→ **TASK**
Find the number of lines containing the string "rakstu" in the data. Answer with the number by itself.

========================

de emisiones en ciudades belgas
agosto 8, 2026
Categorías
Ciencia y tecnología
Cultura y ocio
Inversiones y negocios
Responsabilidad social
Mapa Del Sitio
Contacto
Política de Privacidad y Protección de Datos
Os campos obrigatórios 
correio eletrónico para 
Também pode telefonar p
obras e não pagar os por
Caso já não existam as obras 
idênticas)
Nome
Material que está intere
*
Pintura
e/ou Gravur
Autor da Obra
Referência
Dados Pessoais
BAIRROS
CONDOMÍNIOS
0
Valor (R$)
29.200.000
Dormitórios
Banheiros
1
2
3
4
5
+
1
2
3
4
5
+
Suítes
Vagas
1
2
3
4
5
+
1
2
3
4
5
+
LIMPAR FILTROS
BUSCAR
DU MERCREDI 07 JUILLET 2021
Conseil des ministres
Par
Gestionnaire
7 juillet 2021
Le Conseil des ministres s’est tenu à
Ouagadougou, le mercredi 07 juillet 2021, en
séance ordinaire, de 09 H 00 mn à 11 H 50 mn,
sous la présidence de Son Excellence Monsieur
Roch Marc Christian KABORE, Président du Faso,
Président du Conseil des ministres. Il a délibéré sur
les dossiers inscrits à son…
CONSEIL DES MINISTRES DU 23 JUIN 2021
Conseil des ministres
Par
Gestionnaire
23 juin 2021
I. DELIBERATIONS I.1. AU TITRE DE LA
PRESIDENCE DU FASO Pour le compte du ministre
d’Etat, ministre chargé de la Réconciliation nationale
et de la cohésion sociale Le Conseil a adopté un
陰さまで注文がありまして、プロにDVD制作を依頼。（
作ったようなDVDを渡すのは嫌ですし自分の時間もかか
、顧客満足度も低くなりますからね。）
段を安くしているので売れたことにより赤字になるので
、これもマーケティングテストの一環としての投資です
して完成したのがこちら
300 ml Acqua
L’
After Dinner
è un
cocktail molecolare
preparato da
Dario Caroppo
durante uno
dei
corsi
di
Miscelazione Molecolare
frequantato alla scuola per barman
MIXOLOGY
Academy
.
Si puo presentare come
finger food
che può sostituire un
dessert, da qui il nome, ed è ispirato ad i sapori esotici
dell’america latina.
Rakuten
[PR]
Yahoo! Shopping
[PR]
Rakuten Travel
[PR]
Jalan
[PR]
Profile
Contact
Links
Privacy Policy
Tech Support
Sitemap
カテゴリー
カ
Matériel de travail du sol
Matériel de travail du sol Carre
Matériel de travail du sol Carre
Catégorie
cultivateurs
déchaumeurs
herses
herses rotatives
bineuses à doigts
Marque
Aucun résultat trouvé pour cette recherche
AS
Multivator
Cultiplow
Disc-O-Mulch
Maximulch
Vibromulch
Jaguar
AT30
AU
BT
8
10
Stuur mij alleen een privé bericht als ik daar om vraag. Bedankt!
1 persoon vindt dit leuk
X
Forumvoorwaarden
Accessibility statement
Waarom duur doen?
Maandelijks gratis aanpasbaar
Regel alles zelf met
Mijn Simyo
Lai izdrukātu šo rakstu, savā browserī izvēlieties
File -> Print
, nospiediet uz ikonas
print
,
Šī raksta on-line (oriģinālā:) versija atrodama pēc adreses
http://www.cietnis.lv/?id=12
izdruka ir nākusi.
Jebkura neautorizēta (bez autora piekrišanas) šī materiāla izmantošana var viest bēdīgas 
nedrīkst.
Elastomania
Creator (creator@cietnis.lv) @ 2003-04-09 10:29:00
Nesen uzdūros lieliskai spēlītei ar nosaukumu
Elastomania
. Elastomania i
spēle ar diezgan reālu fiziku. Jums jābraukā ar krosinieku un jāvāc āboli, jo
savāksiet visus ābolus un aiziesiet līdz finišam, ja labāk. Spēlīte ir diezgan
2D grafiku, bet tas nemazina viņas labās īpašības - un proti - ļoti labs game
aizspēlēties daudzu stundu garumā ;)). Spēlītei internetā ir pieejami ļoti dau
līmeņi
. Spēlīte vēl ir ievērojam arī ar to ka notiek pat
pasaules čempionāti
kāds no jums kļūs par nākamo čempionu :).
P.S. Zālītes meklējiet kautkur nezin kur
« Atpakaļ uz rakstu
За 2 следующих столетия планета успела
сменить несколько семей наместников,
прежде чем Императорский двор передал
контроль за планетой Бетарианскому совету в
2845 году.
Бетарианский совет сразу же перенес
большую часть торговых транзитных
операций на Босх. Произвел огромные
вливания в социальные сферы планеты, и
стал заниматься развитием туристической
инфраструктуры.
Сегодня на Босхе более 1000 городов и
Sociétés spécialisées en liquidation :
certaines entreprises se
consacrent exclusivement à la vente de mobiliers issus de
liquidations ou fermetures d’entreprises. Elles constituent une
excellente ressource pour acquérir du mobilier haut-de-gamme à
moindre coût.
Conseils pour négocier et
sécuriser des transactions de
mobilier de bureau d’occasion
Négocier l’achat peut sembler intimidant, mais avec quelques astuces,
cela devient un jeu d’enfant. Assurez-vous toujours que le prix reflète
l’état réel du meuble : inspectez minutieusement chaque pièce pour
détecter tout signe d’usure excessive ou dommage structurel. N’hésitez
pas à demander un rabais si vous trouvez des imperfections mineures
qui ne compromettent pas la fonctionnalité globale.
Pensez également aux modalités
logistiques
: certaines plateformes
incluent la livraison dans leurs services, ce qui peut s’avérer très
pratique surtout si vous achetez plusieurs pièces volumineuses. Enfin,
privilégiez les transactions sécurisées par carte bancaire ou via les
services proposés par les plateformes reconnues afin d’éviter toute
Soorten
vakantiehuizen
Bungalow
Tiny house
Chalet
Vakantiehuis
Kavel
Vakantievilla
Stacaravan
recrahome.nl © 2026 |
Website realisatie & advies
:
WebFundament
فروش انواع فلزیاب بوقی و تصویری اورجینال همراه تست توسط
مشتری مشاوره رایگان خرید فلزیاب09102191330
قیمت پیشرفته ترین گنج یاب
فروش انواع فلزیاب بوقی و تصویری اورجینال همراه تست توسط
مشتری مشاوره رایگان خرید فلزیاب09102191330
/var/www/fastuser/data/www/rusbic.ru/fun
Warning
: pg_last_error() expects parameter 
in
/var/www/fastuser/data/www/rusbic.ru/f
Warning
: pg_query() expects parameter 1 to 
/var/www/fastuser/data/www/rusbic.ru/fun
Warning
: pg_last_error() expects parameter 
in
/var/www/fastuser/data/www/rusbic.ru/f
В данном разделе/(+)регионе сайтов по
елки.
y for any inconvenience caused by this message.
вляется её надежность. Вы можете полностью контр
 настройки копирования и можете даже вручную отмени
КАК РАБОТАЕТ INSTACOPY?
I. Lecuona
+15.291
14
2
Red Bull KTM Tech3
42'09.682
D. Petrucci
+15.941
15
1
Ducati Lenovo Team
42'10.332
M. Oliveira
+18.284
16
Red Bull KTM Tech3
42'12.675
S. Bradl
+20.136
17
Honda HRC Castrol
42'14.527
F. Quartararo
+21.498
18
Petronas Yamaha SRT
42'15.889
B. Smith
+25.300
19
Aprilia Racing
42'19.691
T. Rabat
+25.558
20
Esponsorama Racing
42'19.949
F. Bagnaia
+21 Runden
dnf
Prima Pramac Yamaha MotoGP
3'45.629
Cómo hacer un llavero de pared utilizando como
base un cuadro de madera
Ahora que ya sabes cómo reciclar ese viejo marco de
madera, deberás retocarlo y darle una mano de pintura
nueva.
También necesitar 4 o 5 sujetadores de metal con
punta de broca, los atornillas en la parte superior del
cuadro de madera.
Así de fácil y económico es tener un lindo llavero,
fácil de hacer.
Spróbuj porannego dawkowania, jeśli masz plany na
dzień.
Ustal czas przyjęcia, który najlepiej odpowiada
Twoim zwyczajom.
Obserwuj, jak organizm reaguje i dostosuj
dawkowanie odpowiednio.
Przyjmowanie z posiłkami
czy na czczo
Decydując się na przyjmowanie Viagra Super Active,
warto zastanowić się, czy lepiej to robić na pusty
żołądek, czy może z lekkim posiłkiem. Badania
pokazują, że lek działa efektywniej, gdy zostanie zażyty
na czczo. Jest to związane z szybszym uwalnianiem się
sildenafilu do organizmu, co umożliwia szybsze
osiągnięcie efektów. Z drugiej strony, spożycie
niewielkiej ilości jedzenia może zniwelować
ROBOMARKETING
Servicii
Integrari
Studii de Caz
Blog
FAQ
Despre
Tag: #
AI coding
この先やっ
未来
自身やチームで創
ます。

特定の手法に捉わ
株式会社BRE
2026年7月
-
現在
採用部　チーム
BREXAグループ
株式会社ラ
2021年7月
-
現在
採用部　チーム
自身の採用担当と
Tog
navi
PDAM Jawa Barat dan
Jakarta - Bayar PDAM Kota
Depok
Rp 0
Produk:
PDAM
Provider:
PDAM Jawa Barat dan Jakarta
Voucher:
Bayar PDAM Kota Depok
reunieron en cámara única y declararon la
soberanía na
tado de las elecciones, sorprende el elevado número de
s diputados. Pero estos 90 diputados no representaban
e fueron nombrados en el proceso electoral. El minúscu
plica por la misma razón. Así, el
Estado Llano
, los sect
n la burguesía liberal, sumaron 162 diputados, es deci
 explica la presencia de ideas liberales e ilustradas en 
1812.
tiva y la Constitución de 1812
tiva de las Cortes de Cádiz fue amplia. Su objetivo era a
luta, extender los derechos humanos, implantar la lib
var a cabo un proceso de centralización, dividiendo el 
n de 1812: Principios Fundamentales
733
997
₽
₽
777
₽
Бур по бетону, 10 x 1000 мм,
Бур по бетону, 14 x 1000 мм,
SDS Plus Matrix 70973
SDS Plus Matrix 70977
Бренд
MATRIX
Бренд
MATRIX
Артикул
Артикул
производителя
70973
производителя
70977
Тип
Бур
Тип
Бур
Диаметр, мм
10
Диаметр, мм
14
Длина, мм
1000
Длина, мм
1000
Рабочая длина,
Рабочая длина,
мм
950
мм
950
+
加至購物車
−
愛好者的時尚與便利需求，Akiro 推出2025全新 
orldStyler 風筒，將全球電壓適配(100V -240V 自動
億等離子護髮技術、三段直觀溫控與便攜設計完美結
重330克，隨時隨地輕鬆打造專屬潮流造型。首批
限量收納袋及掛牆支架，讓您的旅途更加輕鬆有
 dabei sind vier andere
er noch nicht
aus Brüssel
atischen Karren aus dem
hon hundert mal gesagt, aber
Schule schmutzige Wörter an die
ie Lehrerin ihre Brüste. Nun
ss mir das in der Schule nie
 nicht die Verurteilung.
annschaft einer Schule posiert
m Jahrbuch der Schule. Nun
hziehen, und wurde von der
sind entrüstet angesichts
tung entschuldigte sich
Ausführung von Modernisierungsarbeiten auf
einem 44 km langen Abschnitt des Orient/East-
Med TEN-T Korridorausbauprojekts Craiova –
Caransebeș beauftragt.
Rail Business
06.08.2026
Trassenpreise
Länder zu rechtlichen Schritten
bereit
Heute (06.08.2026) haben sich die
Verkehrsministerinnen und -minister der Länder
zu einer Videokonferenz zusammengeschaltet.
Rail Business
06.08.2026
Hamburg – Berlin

========================

→ **RESPONSE TO THIS TASK**
2